A method which can be contemplated at first is one in which the light beam is converged on the reflection surface of the rotary polygonal mirror by the use of a converging optical system, i.e., a method wherein the cross-section of the light beam is reduced in correspondence to the smallness of the reflection surface. This method, however, has such disadvantage that the light beam once converged by the converging optical system is again diverged with the consequence that it assumes a wider cross-section at the position of the object to be scanned. In view of the fact that, in the print-out device for pattern and character informations output from electronic computers, for example, the photosensitive body should be scanned with a light beam in the form of a spot, so that such divergent light beam as mentioned above is of no use for the scanning purpose. If such divergent light beam is to be converged to a spot, a converging lens needs be disposed in the light path for this divergent light beam, whereupon the scanning of the object per se becomes impossible. The reason for this inability is that, since the abovementioned light beam diverges from substantially one point (a point at a position where the reflection surface is present), and, at the same time, moves angularly on this point as the center, the abovementioned converging lens acts to converge the scanning light beam and simultaneously direct the scanning light beam entirely onto the abovementioned single conjugate spot with respect to the converging lens.

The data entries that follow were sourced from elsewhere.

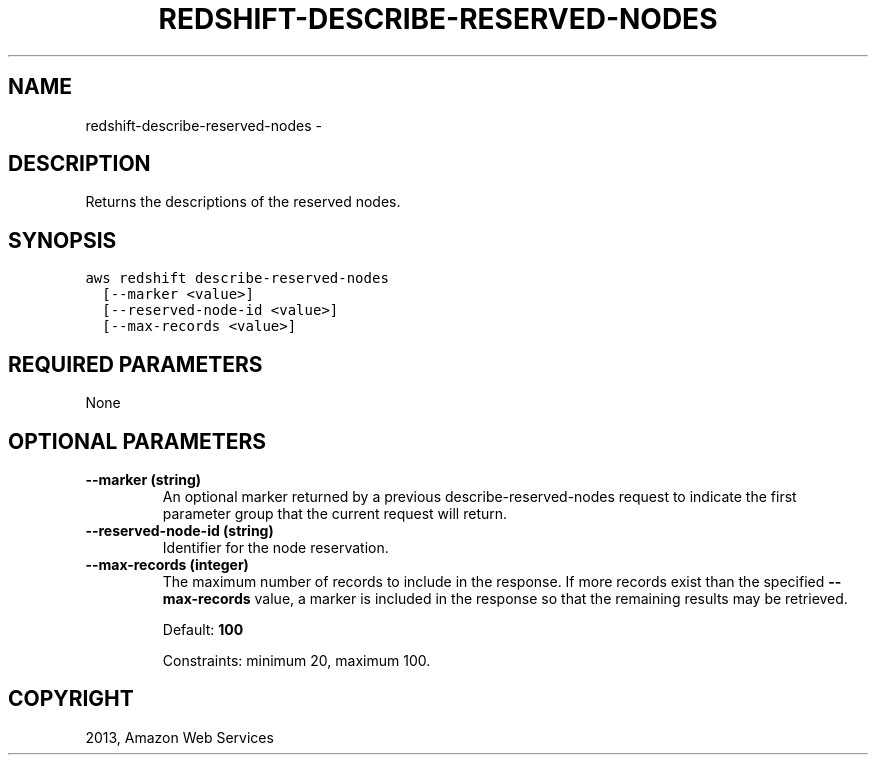 .TH "REDSHIFT-DESCRIBE-RESERVED-NODES" "1" "March 11, 2013" "0.8" "aws-cli"
.SH NAME
redshift-describe-reserved-nodes \- 
.
.nr rst2man-indent-level 0
.
.de1 rstReportMargin
\\$1 \\n[an-margin]
level \\n[rst2man-indent-level]
level margin: \\n[rst2man-indent\\n[rst2man-indent-level]]
-
\\n[rst2man-indent0]
\\n[rst2man-indent1]
\\n[rst2man-indent2]
..
.de1 INDENT
.\" .rstReportMargin pre:
. RS \\$1
. nr rst2man-indent\\n[rst2man-indent-level] \\n[an-margin]
. nr rst2man-indent-level +1
.\" .rstReportMargin post:
..
.de UNINDENT
. RE
.\" indent \\n[an-margin]
.\" old: \\n[rst2man-indent\\n[rst2man-indent-level]]
.nr rst2man-indent-level -1
.\" new: \\n[rst2man-indent\\n[rst2man-indent-level]]
.in \\n[rst2man-indent\\n[rst2man-indent-level]]u
..
.\" Man page generated from reStructuredText.
.
.SH DESCRIPTION
.sp
Returns the descriptions of the reserved nodes.
.SH SYNOPSIS
.sp
.nf
.ft C
aws redshift describe\-reserved\-nodes
  [\-\-marker <value>]
  [\-\-reserved\-node\-id <value>]
  [\-\-max\-records <value>]
.ft P
.fi
.SH REQUIRED PARAMETERS
.sp
None
.SH OPTIONAL PARAMETERS
.INDENT 0.0
.TP
.B \fB\-\-marker\fP  (string)
An optional marker returned by a previous  describe\-reserved\-nodes request to
indicate the first parameter group that the current request will return.
.TP
.B \fB\-\-reserved\-node\-id\fP  (string)
Identifier for the node reservation.
.TP
.B \fB\-\-max\-records\fP  (integer)
The maximum number of records to include in the response. If more records
exist than the specified \fB\-\-max\-records\fP value, a marker is included in the
response so that the remaining results may be retrieved.
.sp
Default: \fB100\fP
.sp
Constraints: minimum 20, maximum 100.
.UNINDENT
.SH COPYRIGHT
2013, Amazon Web Services
.\" Generated by docutils manpage writer.
.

Also, there can be contemplated another method, wherein sufficiently thin parallel light beams are projected onto the surface of the rotary polygonal mirror where the scanning light beam is reflected. In this method, however, as the resolution of the scanning optical system (i.e., number of resolving point on the surface to be scanned) is determined by a product of a diameter of the incident light beam onto the abovementioned reflection surface and a range of angle, within which the light beam moves angularly, after it is reflected, the diameter of the incident light beam is naturally limited, so that it is not feasible to make the diameter of the incident light beam excessively thin.
In the Japanese Patent Publication No. 49-16824 (published Aug. 16, 1969), there is disclosed a method for removing the abovementioned inconvenience when the area of the reflection surface of the rotary polygonal mirror is reduced. According to this method, the light beam is made to be projected onto the reflection surface of the rotary polygonal mirror by vibrating the light beam with a sinusoidal wave, saw-tooth wave, or the like wave forms in synchronism with rotation of this rotary polygonal mirror. Although this method successfully prevents a part of the light beam from projecting into adjacent reflection surface during a single required scanning period, it still is not free from the defect such that as the light beam reciprocatingly vibrates, there inevitably occurs an idle period for the scanning operation. That is, even when the subsequent reflection surface of the polygonal mirror arrives at the reflecting position to enable the light beam to move for the scanning upon completion of one scanning period, the required scanning operation can not be performed during the time instant in which the incident light beam is caused to return to the starting position, and it is virtually impossible to reduce this idle period. In order to shorten this idle period, the speed for the return motion of the abovementioned light beam should be made quicker than the speed for the advancing motion thereof. For this purpose, however, it is mandatory to utilize a superprecise vibrating optical system having a remarkably high responsive capability such as a saw-tooth vibrating mirror having an extremely sharp trailing characteristic.
Consequently, when the abovementioned method is applied in carrying out an efficient and high speed scanning operation, the performance of the abovementioned vibrating optical system makes it difficult to sufficiently shorten the idle period for the scanning.